* **Records to use**:

━━━━━━━━━━━━━━━━

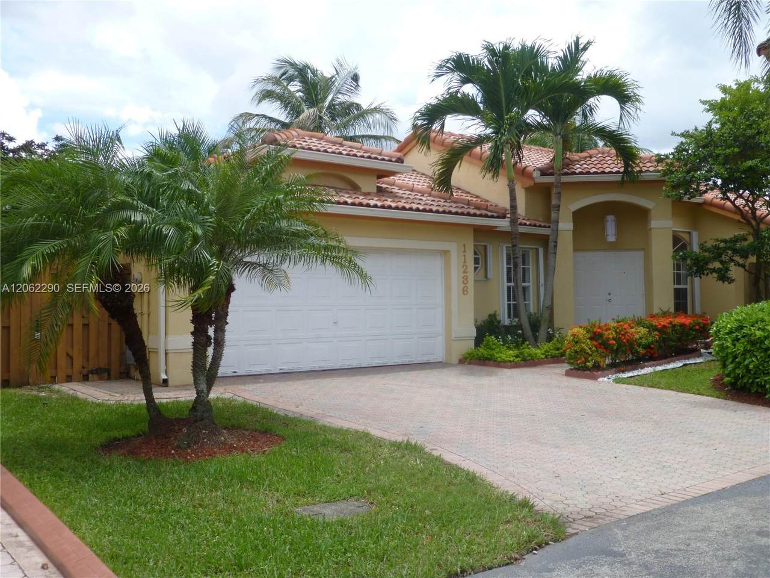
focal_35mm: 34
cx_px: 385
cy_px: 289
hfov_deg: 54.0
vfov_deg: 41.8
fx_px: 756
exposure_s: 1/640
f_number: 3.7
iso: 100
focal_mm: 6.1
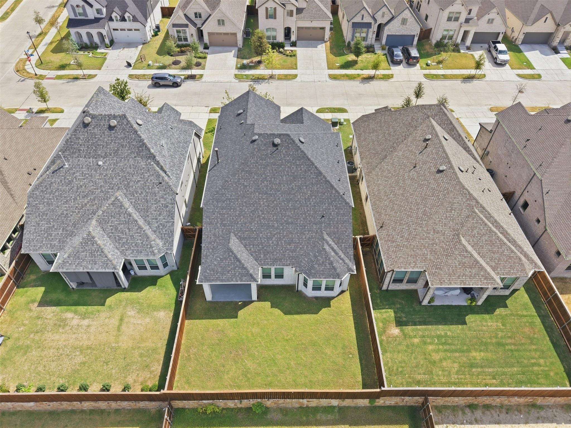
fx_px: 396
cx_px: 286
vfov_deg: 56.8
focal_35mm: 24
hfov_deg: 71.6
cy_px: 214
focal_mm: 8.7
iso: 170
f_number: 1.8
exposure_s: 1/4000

━━━━━━━━━━━━━━━━

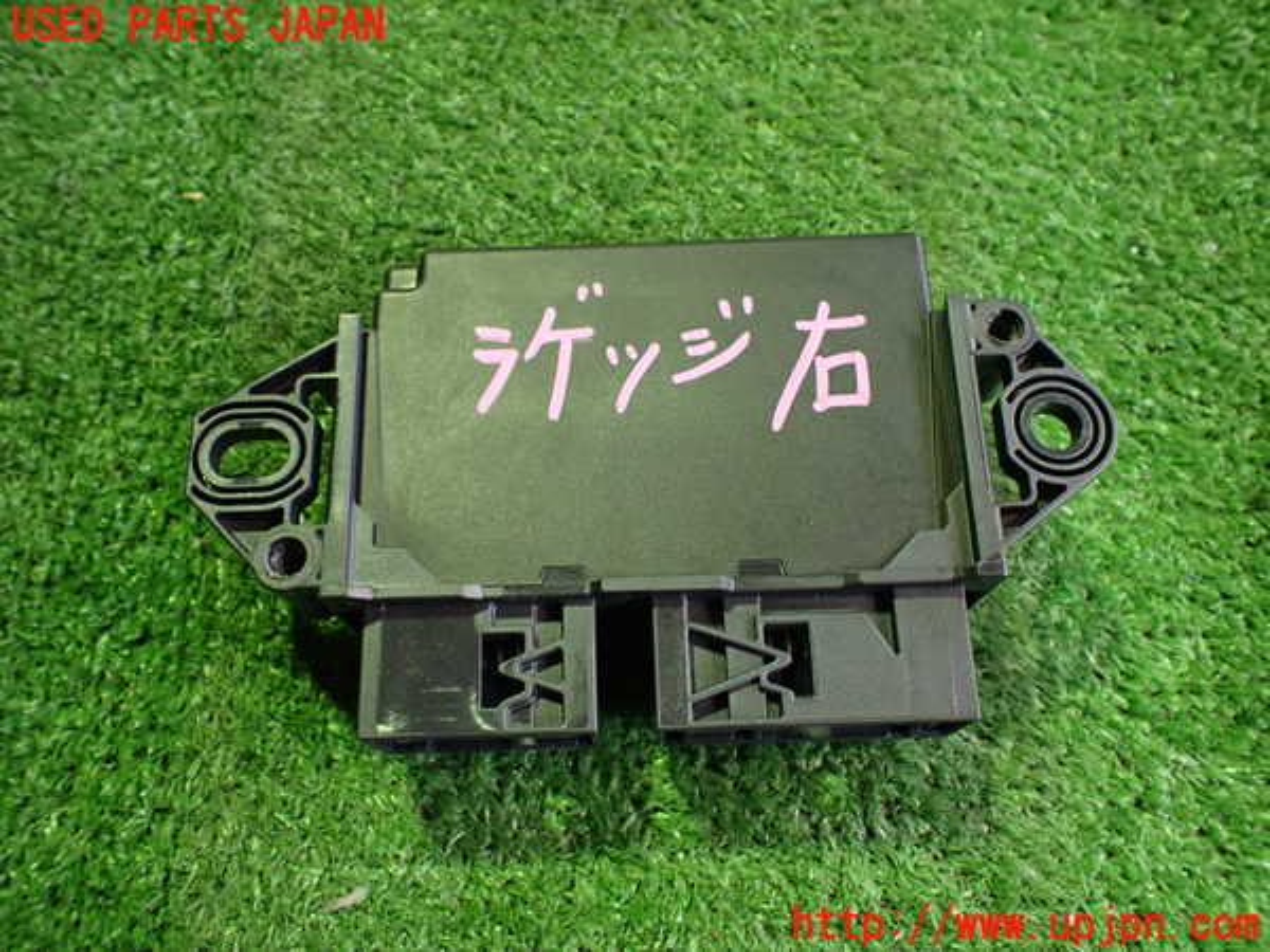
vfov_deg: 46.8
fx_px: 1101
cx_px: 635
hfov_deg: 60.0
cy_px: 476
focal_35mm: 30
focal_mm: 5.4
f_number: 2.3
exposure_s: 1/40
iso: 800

━━━━━━━━━━━━━━━━

* **Description of the task**:
A clean copy is needed of the lines in the listing above from the one with "focal_35mm: 34" through the one with "exposure_s: 1/4000", exact in every word and free of pictures.

* **Task response**:
focal_35mm: 34
cx_px: 385
cy_px: 289
hfov_deg: 54.0
vfov_deg: 41.8
fx_px: 756
exposure_s: 1/640
f_number: 3.7
iso: 100
focal_mm: 6.1
fx_px: 396
cx_px: 286
vfov_deg: 56.8
focal_35mm: 24
hfov_deg: 71.6
cy_px: 214
focal_mm: 8.7
iso: 170
f_number: 1.8
exposure_s: 1/4000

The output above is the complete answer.